El análisis de la campaña recién iniciada que hace la Asociación de Vinos de Albacete coincide con el de los productores, pero la industria remarca que la formación de precios no es tan sencilla como éstos sostienen


Cada vez que comienza la vendimia, comienza la batalla de los precios. Los viticultores y las organizaciones agrarias que los representan demandan más altos para sus uvas porque con los precios que se pagan, dicen, no se cubren los costes de producción.

Pero en todo mercado hay dos partes, la que vende y la que compra y, en este caso, la otra parte son los bodegueros que en nuestra provincia tienen una organización que los representa, la Asociación de Empresarios de Vinos de Albacete, a su vez integrada en FEDA.
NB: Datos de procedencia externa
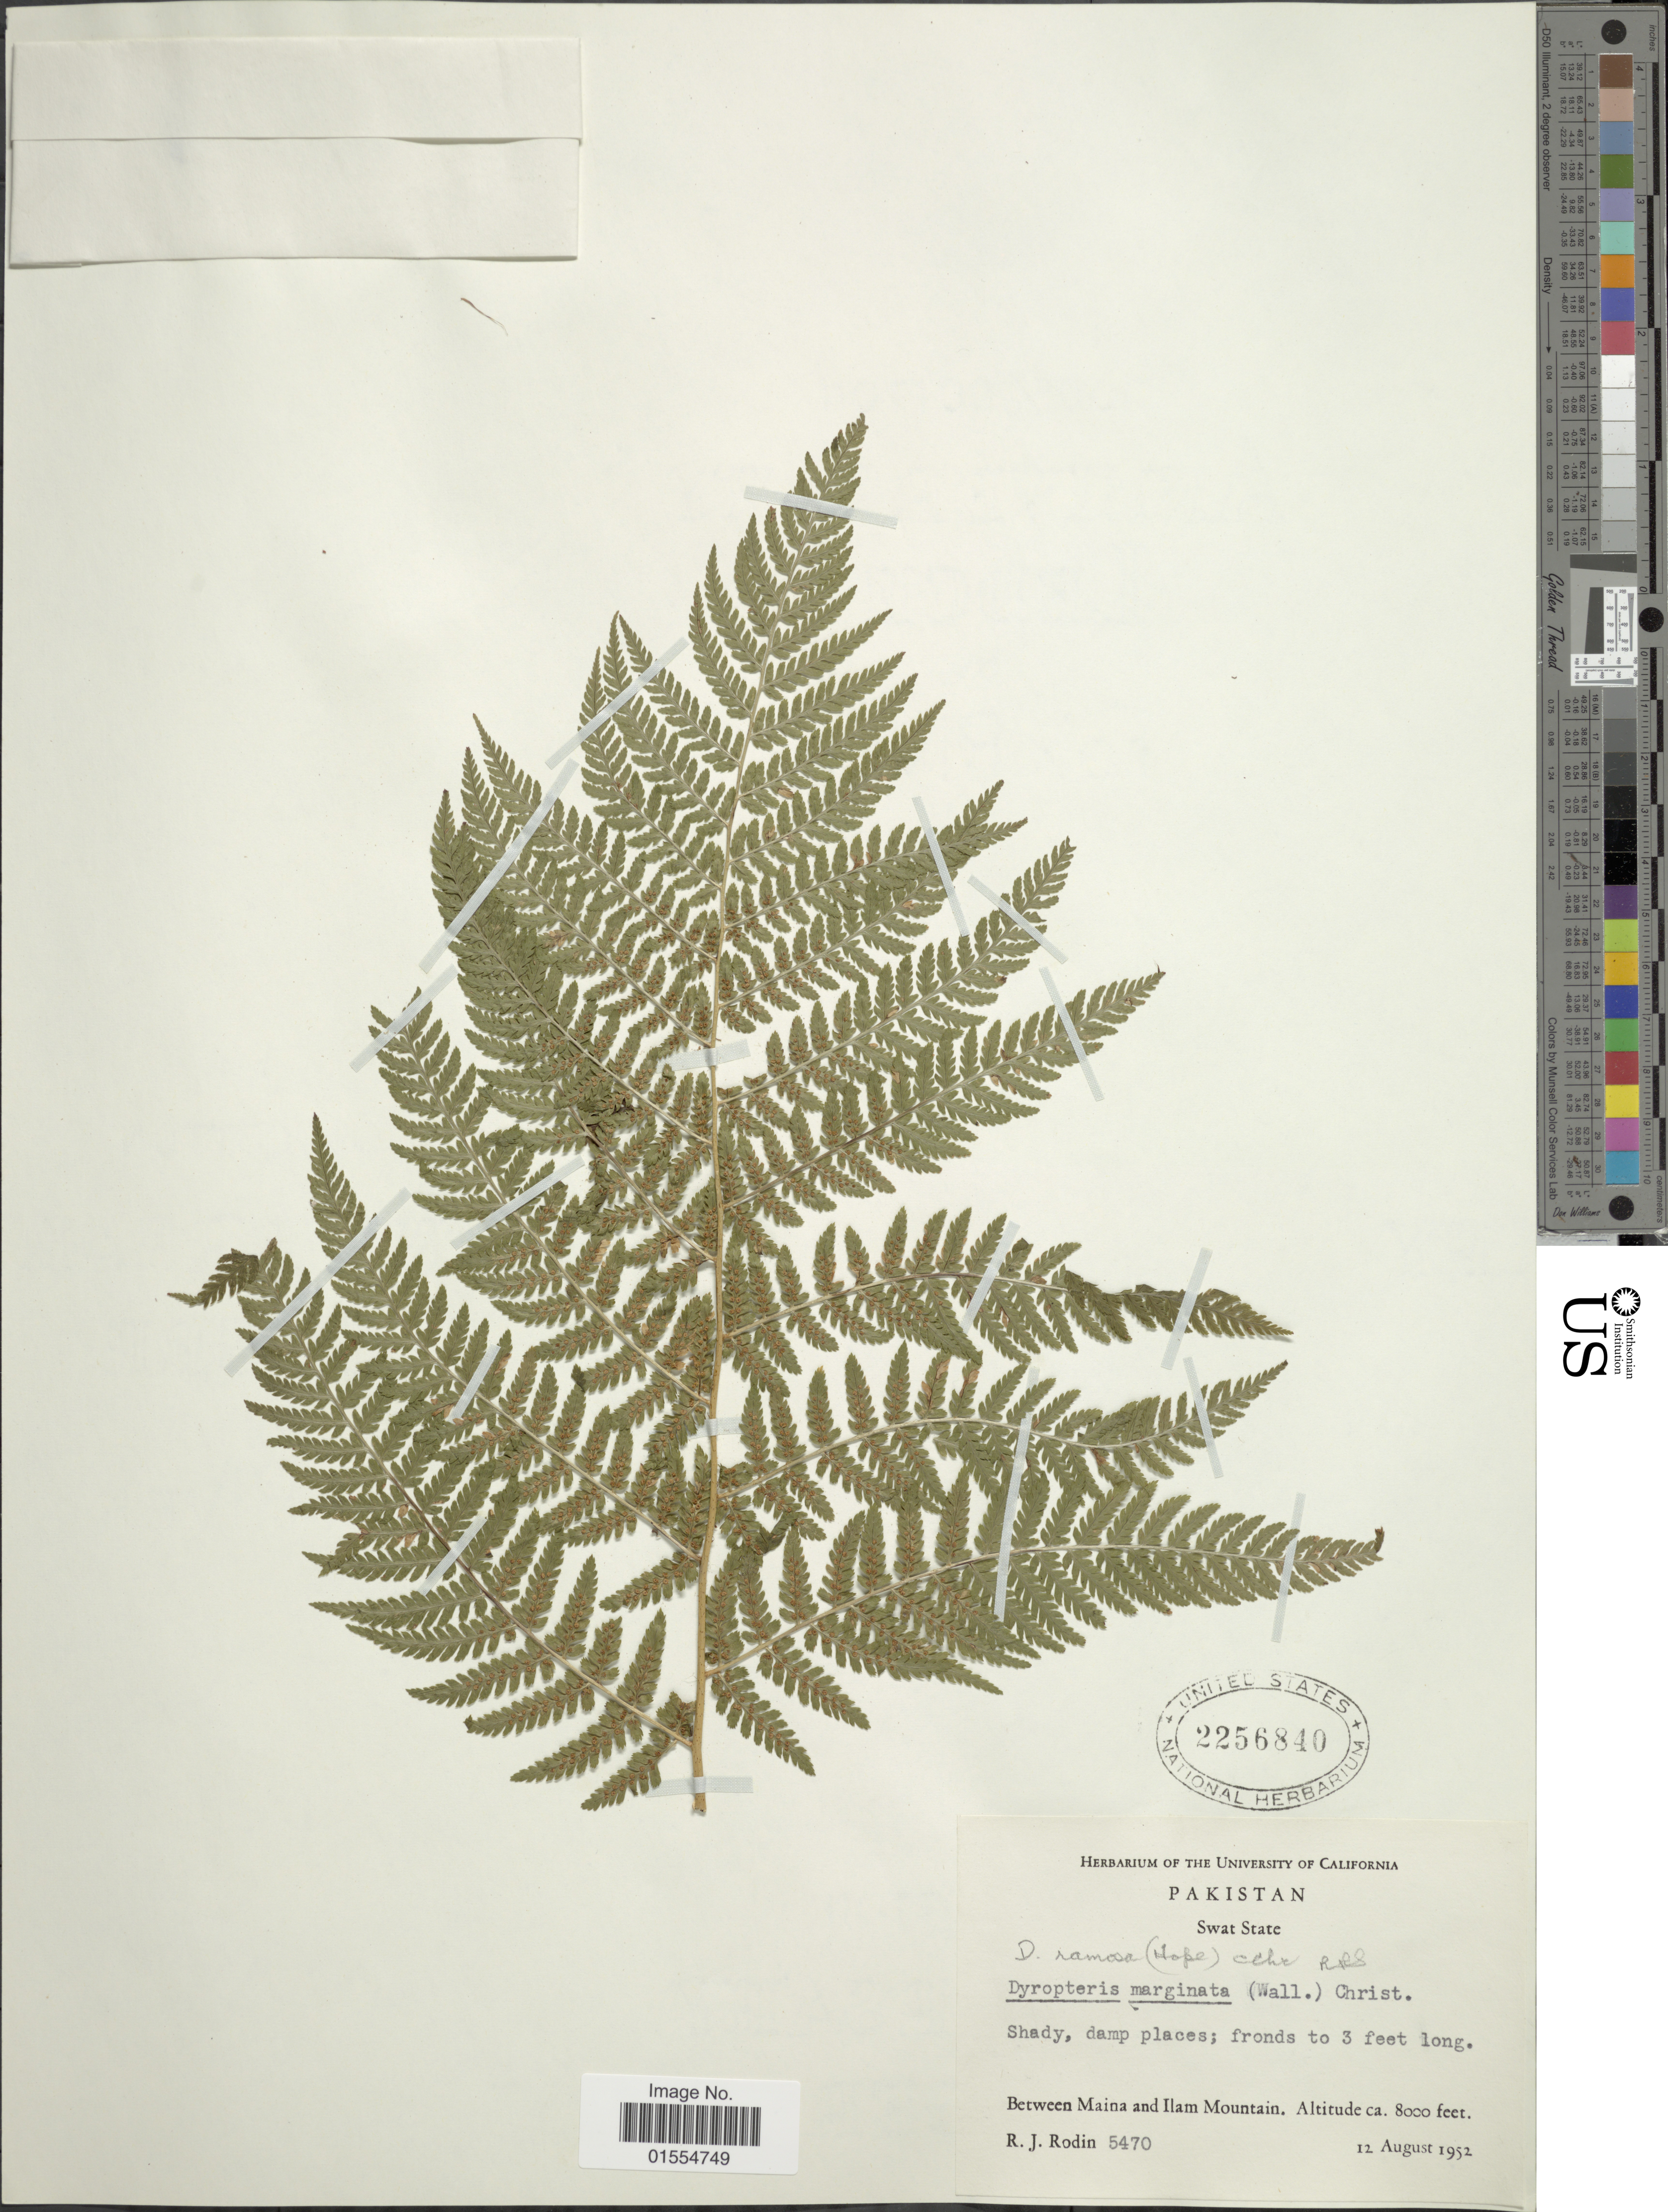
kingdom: Plantae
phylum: Tracheophyta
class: Polypodiopsida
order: Polypodiales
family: Dryopteridaceae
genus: Dryopteris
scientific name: Dryopteris ramosa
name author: (C. Hope) C. Chr.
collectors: R. J. Rodin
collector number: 5470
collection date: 1952-08-12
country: Pakistan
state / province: Khyber Pakhtunkhwa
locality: Pakistan, Swat State, between Maina and Ilam Mountain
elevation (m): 2438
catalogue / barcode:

Ésta representa a casi el 60% de empresas del sector vinícola y está a su vez integrada en Fevin. Su vicepresidente es Javier Cuadrado Ayuso, quien hace un análisis de la vendimia recién iniciada que coincide bastante con las estimaciones de los productores.

Sobre las cifras globales, reconoce que se ve una bajada de los rendimientos y de la producción «pero con cuidado; lo que entra ahora son varietales que no son muy representativas del conjunto de la producción por lo que hay que ser prudentes al dar cifras».

Una vez dicho esto, señala que sí que se ve una bajada real y es posible que se llegue a ese 20% de bajada, «sin que olvidar que este cifra es un promedio regional, luego en cada zona habrá una realidad diferente y aún estamos en los inicios de la vendimia».

En Albacete, por ejemplo, ha habido en las últimas semanas daños meteorológicos graves pero «muy localizados», así que la influencia que puedan tener en el balance general es limitada. En la zona de Villarrobledo, ve posible tener algo más de bajada que en el conjunto de la DO Mancha. En cuanto a las al sur o al sudeste, dice que hasta ahora los daños se han debido más a la borrasca Filomena o a las heladas que a las últimas tormentas.

Donde sí se muestra optimista es con la calidad: «es muy buena; es cierto que en agosto tuvimos un golpe de calor muy serio que creó irregularidades en la maduración, pero como julio fue bastante más moderado en este aspecto y no ha habido problemas graves de enfermedades, esperamos una calidad muy buena para este año».

Pero luego llega el momento de hablar de los precios y la comercialización, y aquí aparecen matices que marcan diferencias con el análisis de los productores de uva. En especial, en lo que toca a la formación de los precios.

«El viticultor, como es lógico, defiende su producto cuando lo lleva a la bodega», señala, «pero el industrial no siempre puede repercutir todos los costes en el consumidor final, eso también depende del producto y de los mercados».